Desta feita, a nova teoria democrática proposta por Santos (2010, p. 270-271) requer uma “repolitização global da prática social” para se criar “novas oportunidades para o exercício de novas formas de democracia e de cidadania”, identificando as “relações de poder e imaginar formas práticas de as transformar em relações de autoridade partilhada”. Portanto, a democracia não se realiza somente nas relações externas, entre as pessoas e o Estado, mas também em suas relações internas, no seu dia a dia, na vida cotidiana, sendo necessário também nesses locais quebrar as relações autoritárias.

Nesse cenário, o Direito ultrapassa o texto da lei, a prisão do positivismo, e é produzido a partir dessas experiências para legitimar a nova concepção de Cidadania.

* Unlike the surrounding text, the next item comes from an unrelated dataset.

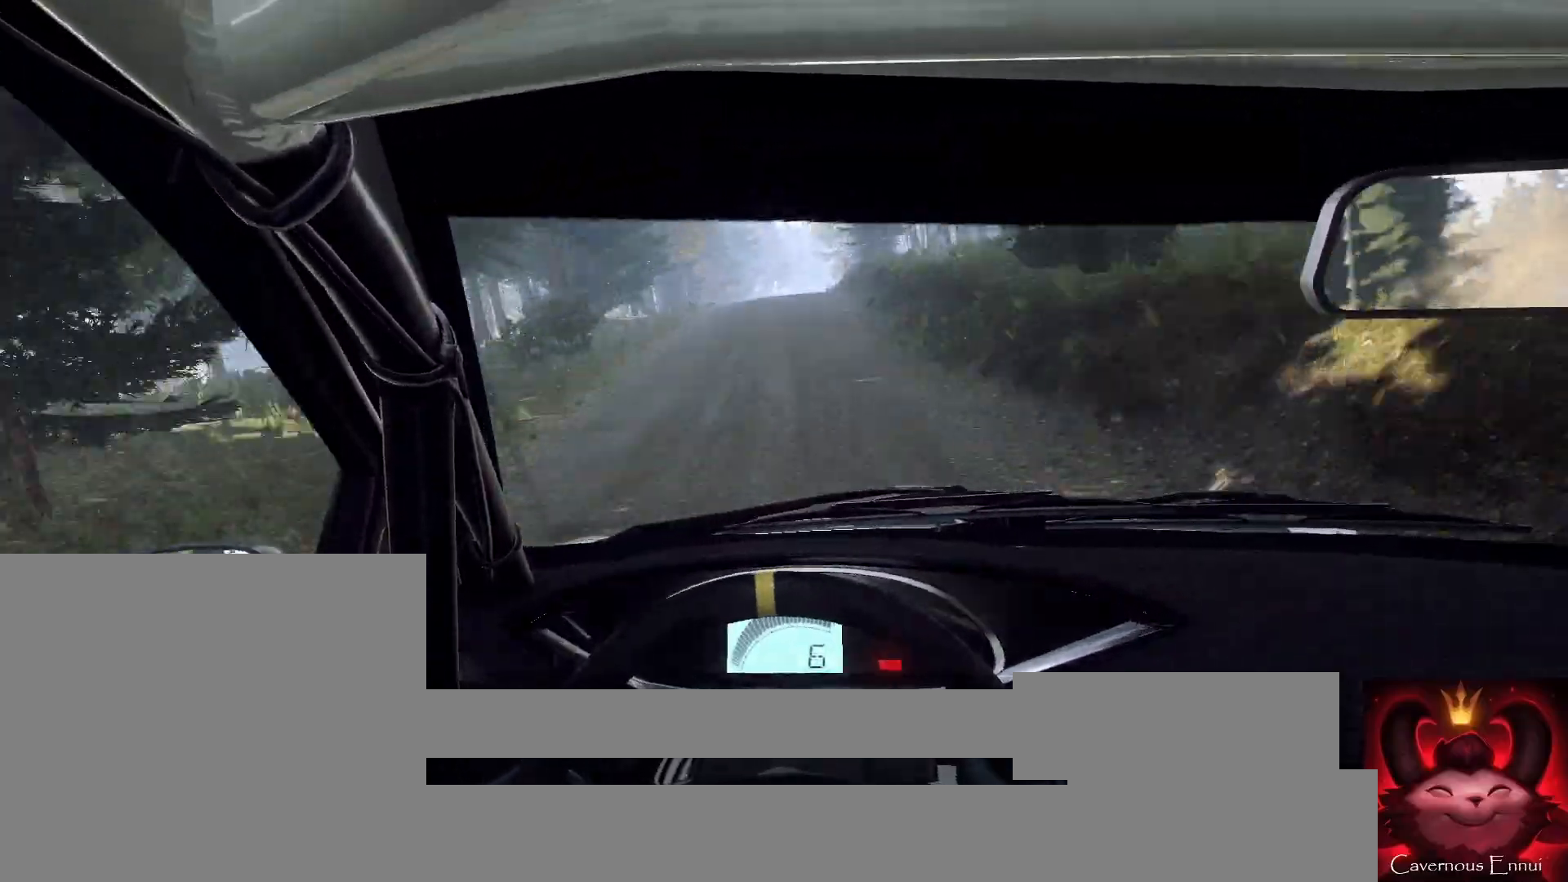
{"buttons": [], "left_stick": "right", "right_stick": "center", "events": [[67, "right_stick", "up"], [167, "right_stick", "center"], [267, "left_stick", "right"], [400, "left_stick", "center"], [467, "left_stick", "right"]]}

Sobre a democracia participativa, Abreu (2011, p. 233) informa que esta tem angariado expressão, “ao adotar uma nova dinâmica política, protagonizada, sobretudo, ‘por comunidades e grupos sociais subalternos em luta contra a exclusão social e a trivialização da cidadania, mobilizados pela aspiração de contratos sociais mais inclusivos’”. A participação consciente dos cidadãos é a condição que pode possibilitar mudanças reais na sociedade para efetivação de modelos democráticos alternativos, que possam suprir a perda de sentido da democracia representativa.

     A partir dessa concepção, Abreu (2011, p. 237), então, faz a seguinte proposta sobre o conceito de Cidadania:

“[…] conceito ampliado de cidadania e de democracia cosmopolita, que ultrapassa a ‘simples extensão do conjunto de direitos civis, políticos e sociais e suas respectivas garantias para a seara internacional’, por se constituírem em deveres éticos para com os outros ‘para além das fronteiras geográficas, ideológicas, raciais, culturais etc.’, conformando uma instância de atribuição de legitimidade global”.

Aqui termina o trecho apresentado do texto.